The pointlessness proved itself in practice: Yes, several chatbots have passed various interpretations of the game, most notably Eugene Goostman convinced 10 of 30 judges in 5-minute interrogations in 2014, and even Cleverbot passed one based on audience vote in 2011. But did an intelligent program ever pass? No. Although nobody can agree on what intelligence is, everybody including the creators do agree that those that passed weren’t intelligent or thinking; They worked mainly through keyword-triggered responses.

Winning isn’t everything
Although Turing did seem to imagine the game as a battle of wits, ultimately its judging criteria is not how “intelligent” an A.I. is, but how “human” it seems. In reality, humans are much more characterised by their flaws, emotions and eccentricities than by their intelligence in conversation, and so a highly intelligent rational A.I. would ironically not do well at this game.

In the end, Turing Tests are behaviouristic assumptions, drawing conclusions from appearances like doctors in medieval times.
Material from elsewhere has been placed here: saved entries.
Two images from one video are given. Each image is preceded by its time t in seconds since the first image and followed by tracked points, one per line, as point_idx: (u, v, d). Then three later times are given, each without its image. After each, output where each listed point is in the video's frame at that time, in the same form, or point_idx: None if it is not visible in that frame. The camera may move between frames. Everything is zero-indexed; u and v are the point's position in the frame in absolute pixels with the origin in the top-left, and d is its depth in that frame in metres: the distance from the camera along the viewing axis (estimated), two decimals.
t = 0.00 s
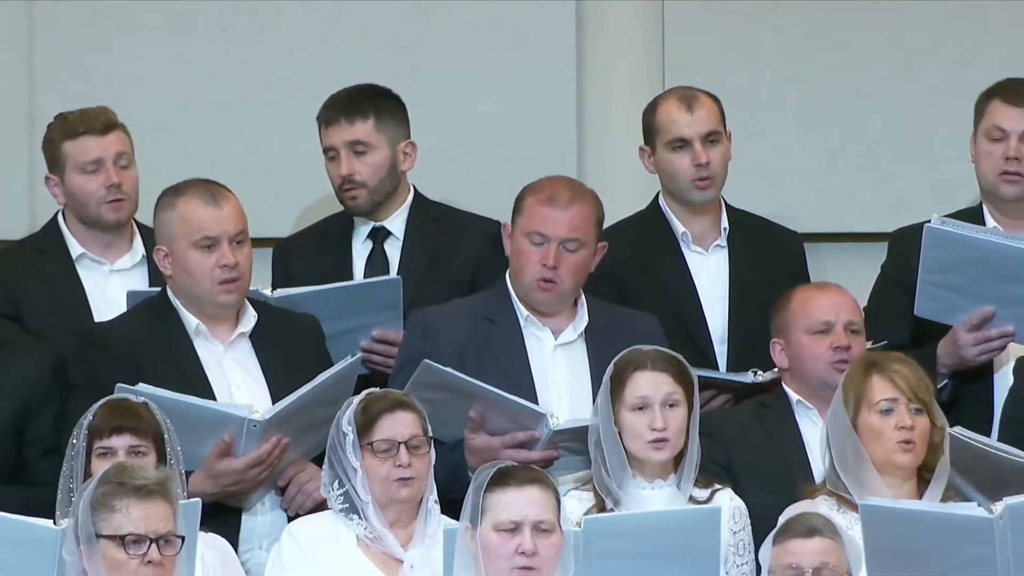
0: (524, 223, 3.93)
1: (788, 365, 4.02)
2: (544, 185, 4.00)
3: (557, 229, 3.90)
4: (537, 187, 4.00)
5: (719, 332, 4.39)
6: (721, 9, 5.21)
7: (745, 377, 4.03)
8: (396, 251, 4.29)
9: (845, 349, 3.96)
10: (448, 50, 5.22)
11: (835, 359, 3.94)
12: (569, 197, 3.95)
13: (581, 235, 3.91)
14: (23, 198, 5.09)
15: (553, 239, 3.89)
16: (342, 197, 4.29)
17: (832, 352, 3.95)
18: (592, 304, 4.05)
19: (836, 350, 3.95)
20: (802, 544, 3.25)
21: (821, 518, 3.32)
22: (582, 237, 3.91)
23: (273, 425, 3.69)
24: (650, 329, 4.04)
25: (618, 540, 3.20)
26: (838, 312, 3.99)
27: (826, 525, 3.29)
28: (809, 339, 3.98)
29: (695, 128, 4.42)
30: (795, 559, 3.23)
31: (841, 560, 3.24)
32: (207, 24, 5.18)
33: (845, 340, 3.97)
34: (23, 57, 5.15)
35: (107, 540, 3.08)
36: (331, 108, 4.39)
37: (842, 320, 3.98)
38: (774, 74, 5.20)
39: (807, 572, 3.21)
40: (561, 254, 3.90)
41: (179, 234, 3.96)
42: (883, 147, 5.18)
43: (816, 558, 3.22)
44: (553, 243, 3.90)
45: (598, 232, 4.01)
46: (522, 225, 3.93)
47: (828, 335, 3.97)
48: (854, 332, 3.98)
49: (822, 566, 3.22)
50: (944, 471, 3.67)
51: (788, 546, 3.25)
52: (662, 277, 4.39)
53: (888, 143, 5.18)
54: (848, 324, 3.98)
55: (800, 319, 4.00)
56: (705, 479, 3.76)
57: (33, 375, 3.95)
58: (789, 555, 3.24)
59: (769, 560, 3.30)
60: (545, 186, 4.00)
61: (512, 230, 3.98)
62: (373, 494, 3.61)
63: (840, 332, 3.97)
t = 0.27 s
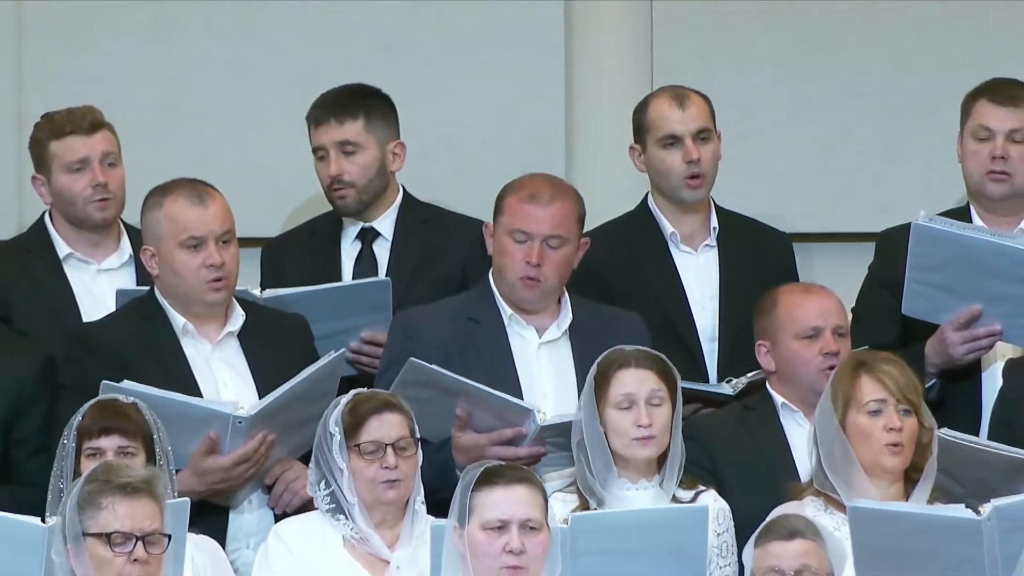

By the same logic one might conclude that a computer has the flu because it has a high temperature and is making coughing sounds. Obviously this isn’t a satisfying analysis. We could continue to guess whether computers are intelligent due the fact that they can do math, play chess or have conversations, or we could do what everybody does anyway once a computer passes a test: Ask “How does it work?”, then decide for ourselves how intelligent we find that process. No question could be more scientific or more insightful.

So, where does that leave “The Turing Test” when it was never an adequate test of intelligence, nor meant to be? Personally I think Turing Tests are still suitable to demonstrate the progression of conversational skills, a challenge becoming more important with the rise of social robots. And it is important that the public stay informed to settle increasing unrest about artificial intelligence. Other than that, I think it is time to lay the interpretations to rest and continue building A.I. that Alan Turing could only dream of.
In ending, more than any technical detail, I ask you to consider Turing’s hopes:

Nevertheless I believe that at the end of the century the use of words and general educated opinion will have altered so much that one will be able to speak of machines thinking without expecting to be contradicted.